Wednesday, September 30, 2009

Wheat Week

It's been requested of me that I include some recipes on this blog so that those of you at home can play along. This week I've made some things that were not in my usual repertoire so I will do my best to oblige.

Last Friday Dandelion the Bitter Green had a show so I made a simple dinner of rice and lentils with steamed broccoli and our favorite almond butter sauce.



The recipe for almond butter sauce:
Bring a small amount of water (less than a 1/4 cup) to an almost boil.
Add 2 or 3 spoonfuls of almond butter. (I like crunchy but whatever.)
Add 1 or 2 spoonfuls of miso (usually white, "mellow" miso but you could also use a dark miso, like red, barley, or rice).
Add a dash of soy sauce.
Add a dash of sweetener (brown rice syrup is preferred but you could use honey or maple syrup too.)
Mix it all together until it's sauce-like. If it's too thick add more water, but very small amounts. If it's too thin, too bad.

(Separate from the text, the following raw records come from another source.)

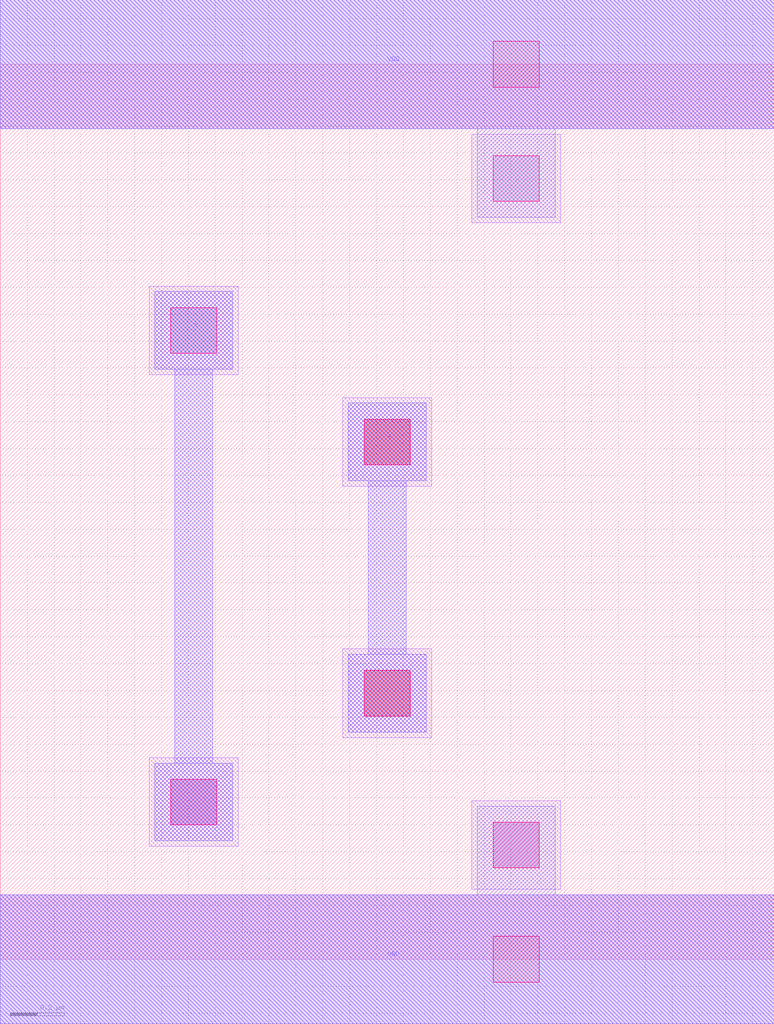
<source format=lef>
MACRO INVX1
 CLASS CORE ;
 FOREIGN INVX1 0 0 ;
 SIZE 2.88 BY 3.33 ;
 ORIGIN 0 0 ;
 SYMMETRY X Y R90 ;
 SITE unit ;
  PIN VDD
   DIRECTION INOUT ;
   USE POWER ;
   SHAPE ABUTMENT ;
    PORT
     CLASS CORE ;
       LAYER li1 ;
        RECT 0.00000000 3.09000000 2.88000000 3.57000000 ;
       LAYER met1 ;
        RECT 0.00000000 3.09000000 2.88000000 3.57000000 ;
    END
  END VDD

  PIN GND
   DIRECTION INOUT ;
   USE POWER ;
   SHAPE ABUTMENT ;
    PORT
     CLASS CORE ;
       LAYER li1 ;
        RECT 0.00000000 -0.24000000 2.88000000 0.24000000 ;
       LAYER met1 ;
        RECT 0.00000000 -0.24000000 2.88000000 0.24000000 ;
    END
  END GND

  PIN Y
   DIRECTION INOUT ;
   USE SIGNAL ;
   SHAPE ABUTMENT ;
    PORT
     CLASS CORE ;
       LAYER met1 ;
        RECT 0.57500000 0.44000000 0.86500000 0.73000000 ;
        RECT 0.65000000 0.73000000 0.79000000 2.19500000 ;
        RECT 0.57500000 2.19500000 0.86500000 2.48500000 ;
    END
  END Y

  PIN A
   DIRECTION INOUT ;
   USE SIGNAL ;
   SHAPE ABUTMENT ;
    PORT
     CLASS CORE ;
       LAYER met1 ;
        RECT 1.29500000 0.84500000 1.58500000 1.13500000 ;
        RECT 1.37000000 1.13500000 1.51000000 1.78000000 ;
        RECT 1.29500000 1.78000000 1.58500000 2.07000000 ;
    END
  END A

 OBS
    LAYER polycont ;
     RECT 1.35500000 0.90500000 1.52500000 1.07500000 ;
     RECT 1.35500000 1.84000000 1.52500000 2.01000000 ;

    LAYER pdiffc ;
     RECT 0.63500000 2.25500000 0.80500000 2.42500000 ;
     RECT 1.83500000 2.82000000 2.00500000 2.99000000 ;

    LAYER ndiffc ;
     RECT 1.83500000 0.34000000 2.00500000 0.51000000 ;
     RECT 0.63500000 0.50000000 0.80500000 0.67000000 ;

    LAYER li1 ;
     RECT 0.00000000 -0.24000000 2.88000000 0.24000000 ;
     RECT 1.75500000 0.26000000 2.08500000 0.59000000 ;
     RECT 0.55500000 0.42000000 0.88500000 0.75000000 ;
     RECT 1.27500000 0.82500000 1.60500000 1.15500000 ;
     RECT 1.27500000 1.76000000 1.60500000 2.09000000 ;
     RECT 0.55500000 2.17500000 0.88500000 2.50500000 ;
     RECT 1.75500000 2.74000000 2.08500000 3.07000000 ;
     RECT 0.00000000 3.09000000 2.88000000 3.57000000 ;

    LAYER viali ;
     RECT 1.83500000 -0.08500000 2.00500000 0.08500000 ;
     RECT 1.83500000 0.34000000 2.00500000 0.51000000 ;
     RECT 0.63500000 0.50000000 0.80500000 0.67000000 ;
     RECT 1.35500000 0.90500000 1.52500000 1.07500000 ;
     RECT 1.35500000 1.84000000 1.52500000 2.01000000 ;
     RECT 0.63500000 2.25500000 0.80500000 2.42500000 ;
     RECT 1.83500000 2.82000000 2.00500000 2.99000000 ;
     RECT 1.83500000 3.24500000 2.00500000 3.41500000 ;

    LAYER met1 ;
     RECT 0.00000000 -0.24000000 2.88000000 0.24000000 ;
     RECT 1.77500000 0.24000000 2.06500000 0.57000000 ;
     RECT 1.29500000 0.84500000 1.58500000 1.13500000 ;
     RECT 1.37000000 1.13500000 1.51000000 1.78000000 ;
     RECT 1.29500000 1.78000000 1.58500000 2.07000000 ;
     RECT 0.57500000 0.44000000 0.86500000 0.73000000 ;
     RECT 0.65000000 0.73000000 0.79000000 2.19500000 ;
     RECT 0.57500000 2.19500000 0.86500000 2.48500000 ;
     RECT 1.77500000 2.76000000 2.06500000 3.09000000 ;
     RECT 0.00000000 3.09000000 2.88000000 3.57000000 ;

 END
END INVX1

</source>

Saturday night I think I ate nothing but popcorn and beer. Yes, living the healthy life style here.

Sunday morning we went to an early morning yoga class and then came back and had a tofu scramble with sweet potato hash browns. We ate it with some not so good bread that we bought which inspired me to try to make my own bread: whole wheat molasses. It was so much fun and delicious that I highly recommend everyone try it. I think I actually squealed when I punched down the dough. Such a great tactical experience.



Monday night was the red lentil cauliflower curry that I've made before plus steamed chard with lemon. This led to Tuesday night deciding to make roti, a whole wheat Indian flatbread. The recipe claimed it would only take 30 minutes. I had barely an hour before a booksigning and I only had time to make the dough and roll it out, not bake it. It was quite delicious especially with the leftover curry, but still, Veganomicon, don't lie to me! 30 minutes is quite different from the hour and half or more that it took me to make them.





Tonight, leftover rice, a stir fry of broccoli and carrots with a lovely broiled tofu (lime flavor this time).